This Python project is designed to scrape book details from the Strand Book Shop website. The scraper can extract details of a particular book or scrape an entire section of books by genre. The data includes the book's title, author, and price, and can be saved to a CSV file.
The scraper aims to help book enthusiasts, researchers, or developers quickly gather information about books available in specific genres from the Strand Book Shop. The scraper automates the process of collecting data, making it easier to analyze pricing trends, popular authors, and available genres without manually browsing through the website.
The website used is Strand Book Shop, a well-known independent bookstore. It was chosen for its vast collection of books across various genres and the fact that its structured layout allows for easy scraping using Python libraries like Selenium and BeautifulSoup.
- Single Book Search: Given the title of a book, the scraper will attempt to retrieve its ISBN-13 number via the Google Books API and search the Strand website to fetch its details (title, author, and price).
- Genre-based Scraping: You can select a genre from the menu, and the scraper will loop through the genre pages, collecting details about each book (title, author, and price).
- Data Export to CSV: After scraping, you have the option to save the collected data to a CSV file for further analysis.
Before running the project, ensure you have the following installed:
- Python 3.10+
- Chrome browser
- Chromedriver (for Selenium)
- Clone the repository:
git clone https://github.com/Sami-Talab/strand_bookstore_scrape.git
cd strand_bookstore_scrape
- Install dependencies:
pip install -r requirements.txt
-
Download and Set Up ChromeDriver:
Ensure you download the correct version of ChromeDriver for your operating system. Place the
chromedriver
executable in the root directory of the project. -
Run the Scraper:
You can now run the scraper using the following command:
python strand_bookstore_scrape.py
Upon running the script, you will be presented with two options:
-
Extract details of a particular book:
Enter the title of the book, and the scraper will find the book's details using its ISBN-13. -
Scrape books from a specific genre:
Select a genre from the displayed menu, and the scraper will gather the titles, authors, and prices of books available in that genre.

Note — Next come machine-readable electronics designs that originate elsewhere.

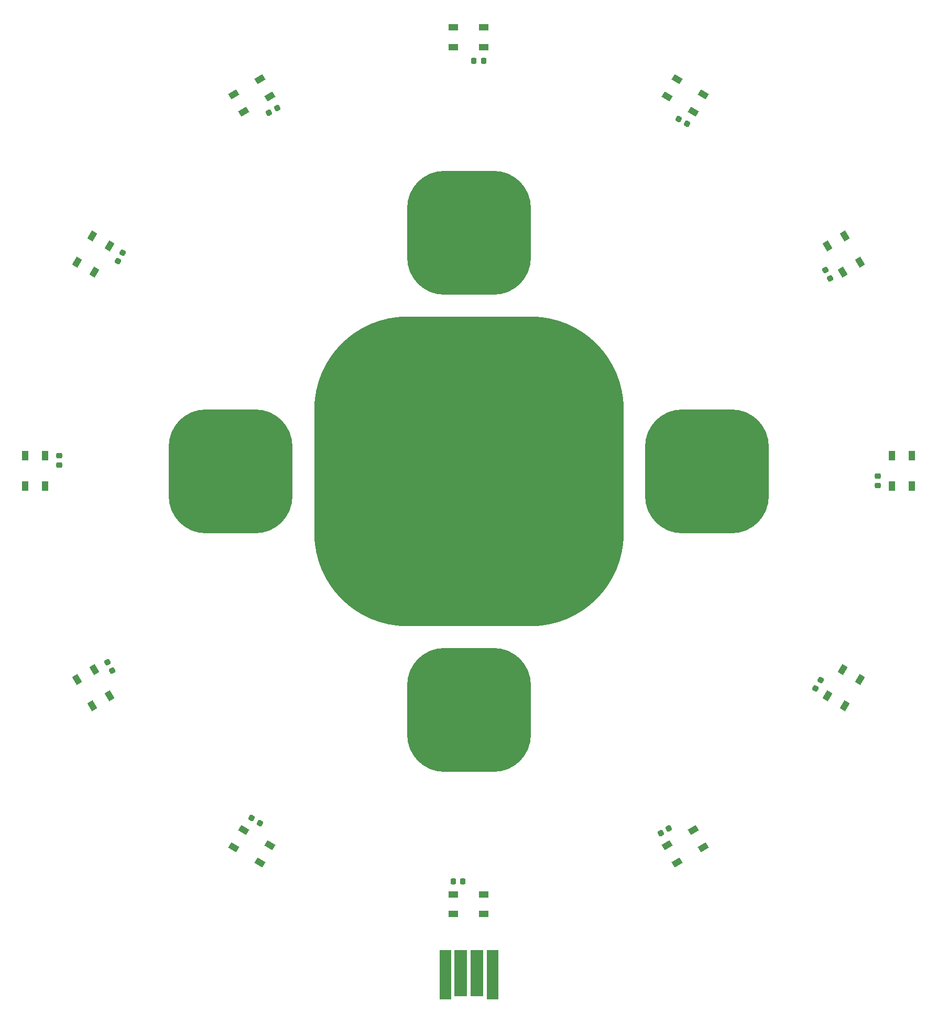
<source format=gtp>
G04 #@! TF.GenerationSoftware,KiCad,Pcbnew,6.0.11-2627ca5db0~126~ubuntu20.04.1*
G04 #@! TF.CreationDate,2023-02-06T20:23:24+01:00*
G04 #@! TF.ProjectId,Semafor,53656d61-666f-4722-9e6b-696361645f70,rev?*
G04 #@! TF.SameCoordinates,Original*
G04 #@! TF.FileFunction,Paste,Top*
G04 #@! TF.FilePolarity,Positive*
%FSLAX46Y46*%
G04 Gerber Fmt 4.6, Leading zero omitted, Abs format (unit mm)*
G04 Created by KiCad (PCBNEW 6.0.11-2627ca5db0~126~ubuntu20.04.1) date 2023-02-06 20:23:24*
%MOMM*%
%LPD*%
G01*
G04 APERTURE LIST*
G04 Aperture macros list*
%AMRoundRect*
0 Rectangle with rounded corners*
0 $1 Rounding radius*
0 $2 $3 $4 $5 $6 $7 $8 $9 X,Y pos of 4 corners*
0 Add a 4 corners polygon primitive as box body*
4,1,4,$2,$3,$4,$5,$6,$7,$8,$9,$2,$3,0*
0 Add four circle primitives for the rounded corners*
1,1,$1+$1,$2,$3*
1,1,$1+$1,$4,$5*
1,1,$1+$1,$6,$7*
1,1,$1+$1,$8,$9*
0 Add four rect primitives between the rounded corners*
20,1,$1+$1,$2,$3,$4,$5,0*
20,1,$1+$1,$4,$5,$6,$7,0*
20,1,$1+$1,$6,$7,$8,$9,0*
20,1,$1+$1,$8,$9,$2,$3,0*%
%AMRotRect*
0 Rectangle, with rotation*
0 The origin of the aperture is its center*
0 $1 length*
0 $2 width*
0 $3 Rotation angle, in degrees counterclockwise*
0 Add horizontal line*
21,1,$1,$2,0,0,$3*%
G04 Aperture macros list end*
%ADD10RoundRect,6.000000X-4.000000X-4.000000X4.000000X-4.000000X4.000000X4.000000X-4.000000X4.000000X0*%
%ADD11RotRect,1.500000X1.000000X60.000000*%
%ADD12R,1.000000X1.500000*%
%ADD13R,1.900000X8.000000*%
%ADD14R,2.000000X7.500000*%
%ADD15RoundRect,0.225000X-0.225000X-0.250000X0.225000X-0.250000X0.225000X0.250000X-0.225000X0.250000X0*%
%ADD16RoundRect,0.225000X0.104006X-0.319856X0.329006X0.069856X-0.104006X0.319856X-0.329006X-0.069856X0*%
%ADD17RoundRect,0.225000X-0.319856X-0.104006X0.069856X-0.329006X0.319856X0.104006X-0.069856X0.329006X0*%
%ADD18RoundRect,0.225000X-0.250000X0.225000X-0.250000X-0.225000X0.250000X-0.225000X0.250000X0.225000X0*%
%ADD19R,1.500000X1.000000*%
%ADD20RoundRect,0.225000X-0.329006X0.069856X-0.104006X-0.319856X0.329006X-0.069856X0.104006X0.319856X0*%
%ADD21RoundRect,0.225000X-0.069856X-0.329006X0.319856X-0.104006X0.069856X0.329006X-0.319856X0.104006X0*%
%ADD22RoundRect,15.000000X-10.000000X-10.000000X10.000000X-10.000000X10.000000X10.000000X-10.000000X10.000000X0*%
%ADD23RotRect,1.500000X1.000000X120.000000*%
%ADD24RotRect,1.500000X1.000000X300.000000*%
%ADD25RotRect,1.500000X1.000000X30.000000*%
%ADD26RoundRect,0.225000X0.319856X0.104006X-0.069856X0.329006X-0.319856X-0.104006X0.069856X-0.329006X0*%
%ADD27RoundRect,0.225000X0.250000X-0.225000X0.250000X0.225000X-0.250000X0.225000X-0.250000X-0.225000X0*%
%ADD28RoundRect,0.225000X0.225000X0.250000X-0.225000X0.250000X-0.225000X-0.250000X0.225000X-0.250000X0*%
%ADD29RotRect,1.500000X1.000000X240.000000*%
%ADD30RotRect,1.500000X1.000000X150.000000*%
%ADD31RoundRect,0.225000X-0.104006X0.319856X-0.329006X-0.069856X0.104006X-0.319856X0.329006X0.069856X0*%
%ADD32RotRect,1.500000X1.000000X210.000000*%
%ADD33RoundRect,0.225000X0.069856X0.329006X-0.319856X0.104006X-0.069856X-0.329006X0.319856X-0.104006X0*%
%ADD34RoundRect,0.225000X0.329006X-0.069856X0.104006X0.319856X-0.329006X0.069856X-0.104006X-0.319856X0*%
%ADD35RotRect,1.500000X1.000000X330.000000*%
G04 APERTURE END LIST*
D10*
G04 #@! TO.C,BTN3_DOWN1*
X-100000000Y61500000D03*
G04 #@! TD*
D11*
G04 #@! TO.C,D5*
X-42038862Y63778239D03*
X-39267580Y62178239D03*
X-36817580Y66421763D03*
X-39588862Y68021763D03*
G04 #@! TD*
D12*
G04 #@! TO.C,D4*
X-31650000Y97650001D03*
X-28450000Y97650001D03*
X-28450000Y102550001D03*
X-31650000Y102550001D03*
G04 #@! TD*
G04 #@! TO.C,D10*
X-168450000Y102550000D03*
X-171650000Y102550000D03*
X-171650000Y97650000D03*
X-168450000Y97650000D03*
G04 #@! TD*
D13*
G04 #@! TO.C,J2*
X-96190000Y18700000D03*
D14*
X-98700000Y18950000D03*
X-101300000Y18950000D03*
D13*
X-103810000Y18700000D03*
G04 #@! TD*
D15*
G04 #@! TO.C,C24*
X-102525000Y33800000D03*
X-100975000Y33800000D03*
G04 #@! TD*
D16*
G04 #@! TO.C,C20*
X-43975000Y64957660D03*
X-43200000Y66300000D03*
G04 #@! TD*
D17*
G04 #@! TO.C,C21*
X-135100000Y44000000D03*
X-133757660Y43225000D03*
G04 #@! TD*
D18*
G04 #@! TO.C,C17*
X-166150000Y102525000D03*
X-166150000Y100975000D03*
G04 #@! TD*
D19*
G04 #@! TO.C,D7*
X-102500000Y31700000D03*
X-102500000Y28500000D03*
X-97600000Y28500000D03*
X-97600000Y31700000D03*
G04 #@! TD*
D20*
G04 #@! TO.C,C18*
X-158437500Y69171170D03*
X-157662500Y67828830D03*
G04 #@! TD*
D21*
G04 #@! TO.C,C11*
X-69021170Y41562500D03*
X-67678830Y42337500D03*
G04 #@! TD*
D22*
G04 #@! TO.C,BTN1_ENTER1*
X-100000000Y100000000D03*
G04 #@! TD*
D19*
G04 #@! TO.C,D1*
X-97600000Y168500000D03*
X-97600000Y171700000D03*
X-102500000Y171700000D03*
X-102500000Y168500000D03*
G04 #@! TD*
D23*
G04 #@! TO.C,D3*
X-39588862Y132178238D03*
X-36817580Y133778238D03*
X-39267580Y138021762D03*
X-42038862Y136421762D03*
G04 #@! TD*
D24*
G04 #@! TO.C,D9*
X-160511137Y68021762D03*
X-163282419Y66421762D03*
X-160832419Y62178238D03*
X-158061137Y63778238D03*
G04 #@! TD*
D25*
G04 #@! TO.C,D6*
X-67971762Y39638863D03*
X-66371762Y36867581D03*
X-62128238Y39317581D03*
X-63728238Y42088863D03*
G04 #@! TD*
D26*
G04 #@! TO.C,C16*
X-64778830Y156162500D03*
X-66121170Y156937500D03*
G04 #@! TD*
D27*
G04 #@! TO.C,C22*
X-33900000Y97675000D03*
X-33900000Y99225000D03*
G04 #@! TD*
D28*
G04 #@! TO.C,C23*
X-97625000Y166300000D03*
X-99175000Y166300000D03*
G04 #@! TD*
D29*
G04 #@! TO.C,D11*
X-158061137Y136421762D03*
X-160832419Y138021762D03*
X-163282419Y133778238D03*
X-160511137Y132178238D03*
G04 #@! TD*
D30*
G04 #@! TO.C,D2*
X-63728238Y158111137D03*
X-62128238Y160882419D03*
X-66371762Y163332419D03*
X-67971762Y160561137D03*
G04 #@! TD*
D10*
G04 #@! TO.C,BTN5_LEFT1*
X-138500000Y100000000D03*
G04 #@! TD*
D31*
G04 #@! TO.C,C19*
X-155962500Y135271170D03*
X-156737500Y133928830D03*
G04 #@! TD*
D10*
G04 #@! TO.C,BTN2_UP1*
X-100000000Y138500000D03*
G04 #@! TD*
G04 #@! TO.C,BTN4_RIGHT1*
X-61500000Y100000000D03*
G04 #@! TD*
D32*
G04 #@! TO.C,D12*
X-132128238Y160561137D03*
X-133728238Y163332419D03*
X-137971762Y160882419D03*
X-136371762Y158111137D03*
G04 #@! TD*
D33*
G04 #@! TO.C,C12*
X-130978830Y158687500D03*
X-132321170Y157912500D03*
G04 #@! TD*
D34*
G04 #@! TO.C,C15*
X-41662500Y131128830D03*
X-42437500Y132471170D03*
G04 #@! TD*
D35*
G04 #@! TO.C,D8*
X-136371762Y42088863D03*
X-137971762Y39317581D03*
X-133728238Y36867581D03*
X-132128238Y39638863D03*
G04 #@! TD*
M02*

</source>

You will have the option to save the scraped data into a CSV file for later use.
The scraper will prompt you to save the scraped data into a CSV file. Make sure to update the file path to your desired location before running the scraper. The default path is set in the script but should be adjusted to fit your system's folder structure.
Here’s how to scrape the Art section of the website:
- Clone the repository and navigate to the project folder.
- Run the script:
python strand_bookstore_scrape.py
- Choose the option to scrape a genre, then select the corresponding number for "Art" when prompted.
- After scraping, you will be asked whether you'd like to save the results to a CSV file.
- Headless Chrome Setup: Ensure ChromeDriver is properly installed and configured for the scraper to work.
- Dynamic Content: The scraper waits for 5-10 seconds to ensure JavaScript-based content fully loads, but the timing may vary depending on internet speed.
This project was developed in collaboration with irfank123. We worked together on scraping techniques, data handling, and building the overall structure of the project.